Washington – I. Lewis “Scooter” Libby, Vice President Dick Cheney’s chief of staff, first learned about the CIA officer at the heart of the leak investigation in a conversation with Cheney weeks before her identity became public in 2003, lawyers involved in the case said Monday.
Notes of the previously undisclosed conversation between Libby and Cheney on June 12, 2003, appear to differ from Libby’s testimony to a federal grand jury that he initially learned about the CIA officer, Valerie Plame, from journalists, the lawyers said.
The notes, taken by Libby during the conversation, for the first time place Cheney in the middle of an effort by the White House to learn about Plame’s husband, Joseph Wilson, who was questioning the administration’s handling of intelligence about Iraq’s nuclear program to justify the war.

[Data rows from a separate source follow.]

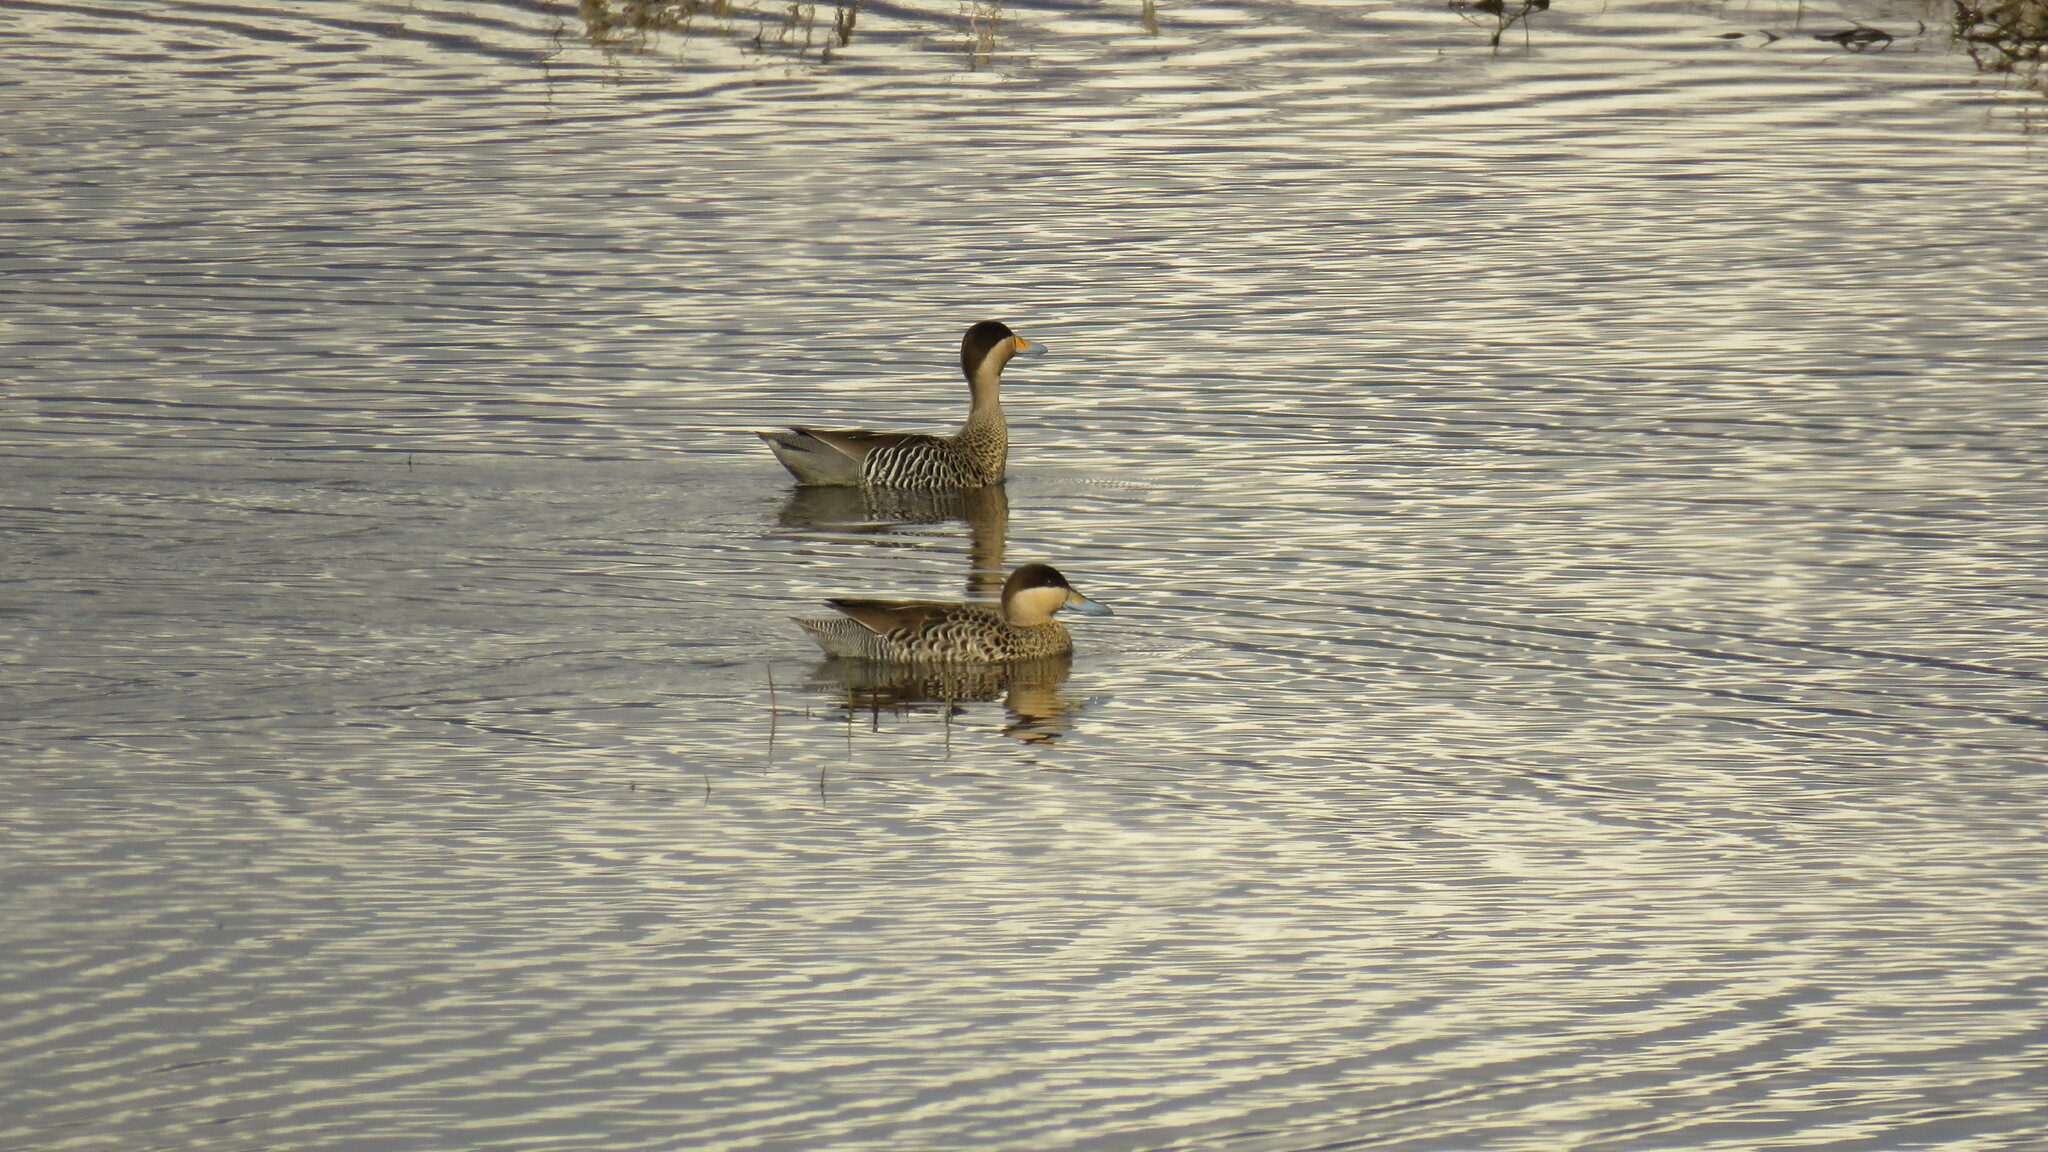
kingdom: Animalia
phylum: Chordata
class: Aves
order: Anseriformes
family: Anatidae
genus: Spatula
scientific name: Spatula versicolor
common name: Silver teal
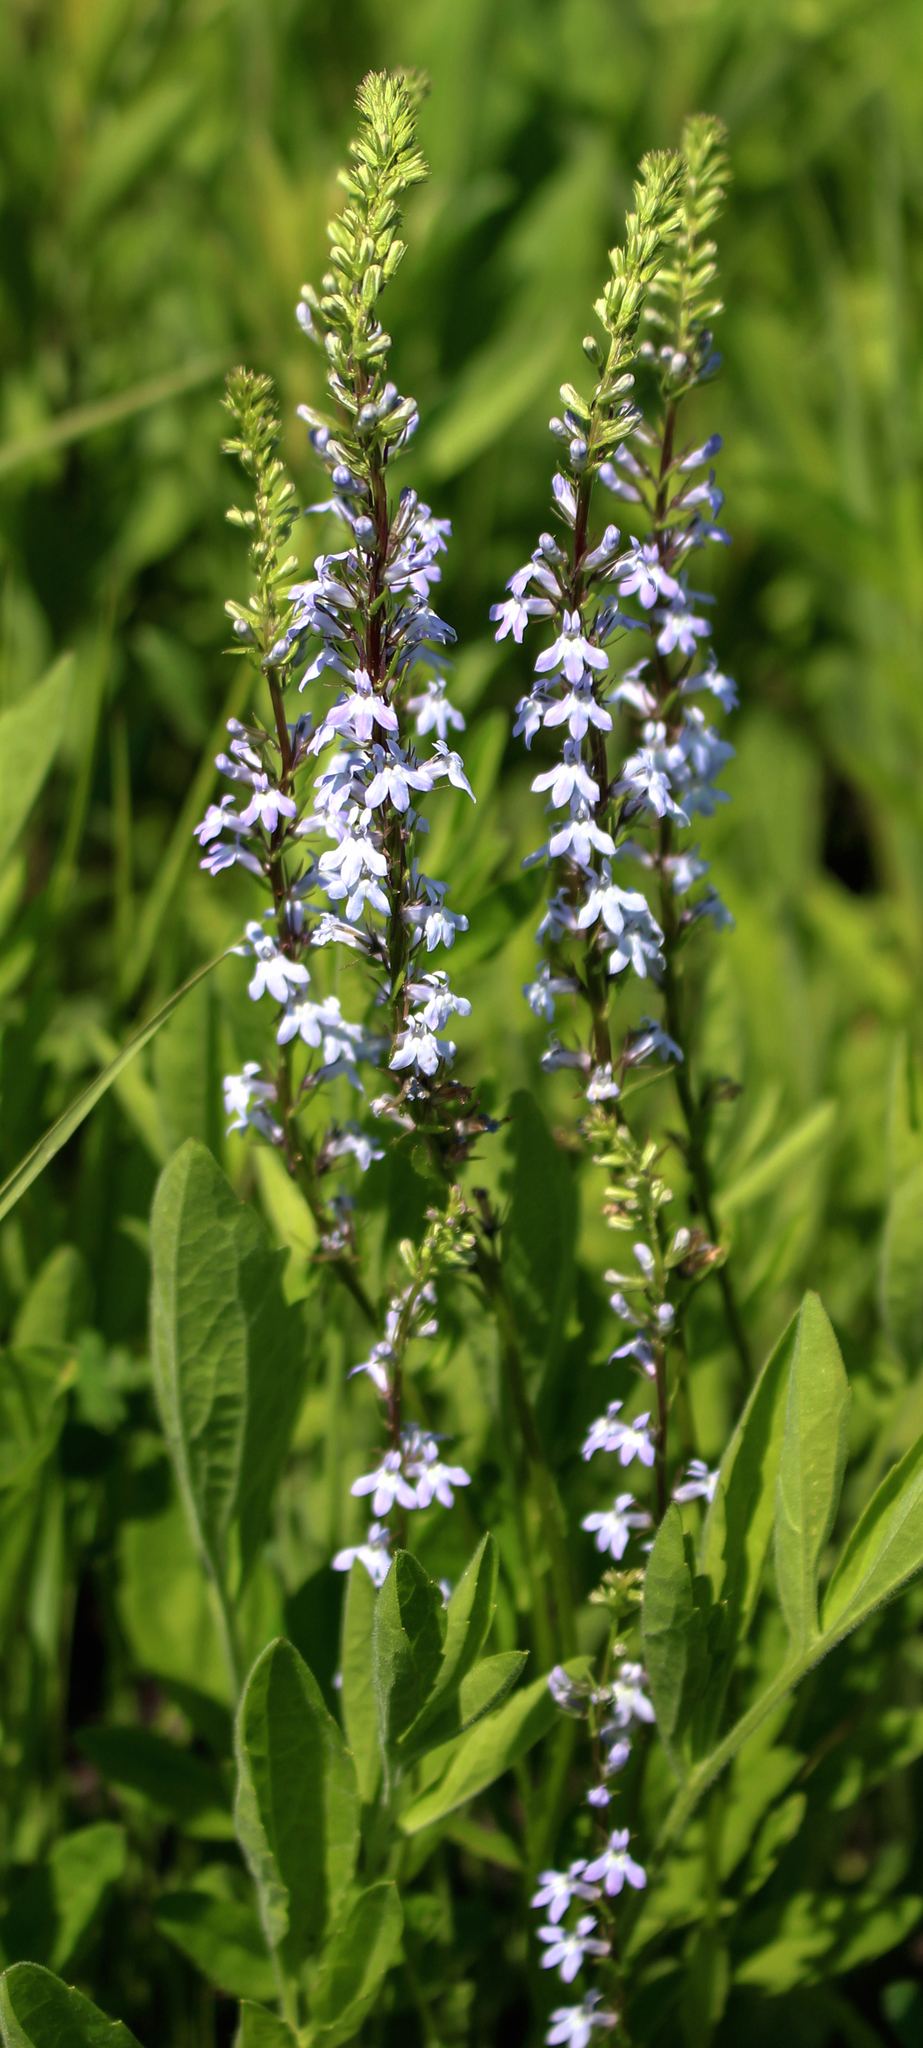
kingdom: Plantae
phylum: Tracheophyta
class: Magnoliopsida
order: Asterales
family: Campanulaceae
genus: Lobelia
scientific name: Lobelia spicata
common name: Pale-spike lobelia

Lawyers involved in the case, who described the notes to The New York Times, said they showed that Cheney knew that Wilson worked at the CIA more than a month before her identity was made public and her undercover status was disclosed in a syndicated column by Robert Novak.
Libby’s notes indicate that Cheney got his information about Plame from George Tenet, the director of central intelligence, in response to questions from the vice president about her husband.
But they contain no suggestion that either Cheney or Libby knew at the time of her undercover status or that her identity was classified. Disclosing a covert agent’s identity can be a crime, but only if the person who discloses it knows the agent’s undercover status.
It would not be illegal for either Cheney or Libby, both of whom are presumably cleared to know the government’s deepest secrets, to discuss a CIA officer or her link to a critic of the administration. But any effort by Libby to steer investigators away from his conversation with Cheney could be considered by Patrick Fitzgerald, the special counsel in the case, to be an illegal effort to impede the inquiry.
White House officials did not respond to requests for comment, and Libby’s lawyer, Joseph Tate, would not comment.
Fitzgerald is expected to decide whether to bring charges in the case by Friday, when the grand jury term expires.
Libby and Karl Rove, President Bush’s senior adviser, both face the possibility of indictment, lawyers involved in the case have said.
The apparent discrepancy in Libby’s testimony to the grand jury and his notes from the conversation with the vice president suggests why prosecutors are weighing false-statement charges against him in what they interpret as an effort by Libby to protect Cheney from scrutiny, the lawyers said.